J passed along this article on NYT a few days ago: A Cold War Fought By Women

It is an interesting article about competition among women, and a great example of self-policing among women to enforce purity and virginity standards.

I think it makes some great points, but when I reached these quotes from Dr. Vaillancourt, one of the study researchers, I felt a little anxious:

“The research also shows that suppression of female sexuality is by women, not necessarily by men…Sex is coveted by men… Accordingly, women limit access as a way of maintaining advantage in the negotiation of this resource. Women who make sex too readily available compromise the power-holding position of the group, which is why many women are particularly intolerant of women who are, or seem to be, promiscuous.”

While the researchers and others quoted in the article assert that this self-policing seems to be an evolutionary characteristic and reflects attitudes within society, and not something that has been impacted or influenced by media images of the ideal women, I don’t totally buy it.

The system of patriarchy has been present among so many human cultures for so long, that it seems extraordinarily difficult to know for sure if it is patriarchy or evolution that has helped form this competition among women and preference among women for women who present as non-threatening and non-promiscuous.


Virginity Definition Update

As J and I were talking today on our way to the gym, he helped me with my definition of virginity. He ascribes to Dan Savage’s point of view on virginity: that you can be a vaginal sex virgin, an oral sex virgin, an anal sex virgin, an S/M virgin, a D/S virgin, a “kink” virgin, etc. According to J, if someone told him that s/he was a “virgin” he would automatically ask some more questions to get at what exactly that means. What have you done/tried? What haven’t you done/tried? How do you feel like a virgin?

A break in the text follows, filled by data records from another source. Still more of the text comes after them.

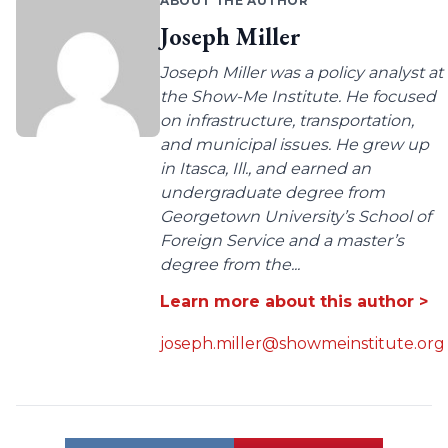
ABOUT THE AUTHOR
Joseph Miller
Joseph Miller was a policy analyst at
the Show-Me Institute. He focused
on infrastructure, transportation,
and municipal issues. He grew up
in Itasca, Ill., and earned an
undergraduate degree from
Georgetown University’s School of
Foreign Service and a master’s
degree from the...
Learn more about this author >
joseph.miller@showmeinstitute.org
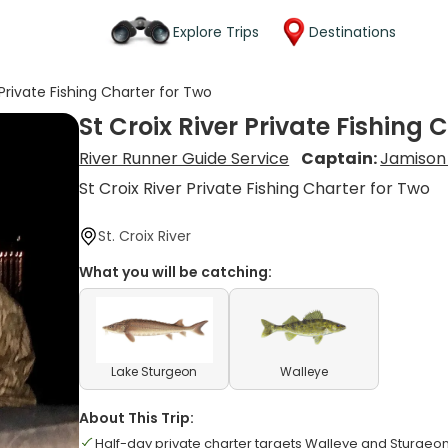
Explore Trips
Destinations
 Private Fishing Charter for Two
St Croix River Private Fishing 
River Runner Guide Service
Captain:
Jamison
St Croix River Private Fishing Charter for Two
St. Croix River
What you will be catching:
Lake Sturgeon
Walleye
About This Trip:
Half-day private charter targets Walleye and Sturgeon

Part of my discussion from my post yesterday was concerned with demystifying virginity, making it part of normal human growth and transition. Practically, though, I like J’s understanding of virginity better. In fact, it makes the idea of sex more exciting in a way: I have done X, Y, and Z, and I haven’t tried A, B, and C. It also allows for a nuanced understanding of what virginity is, and that it can take many more forms than just penetration that breaks the mystical hymen.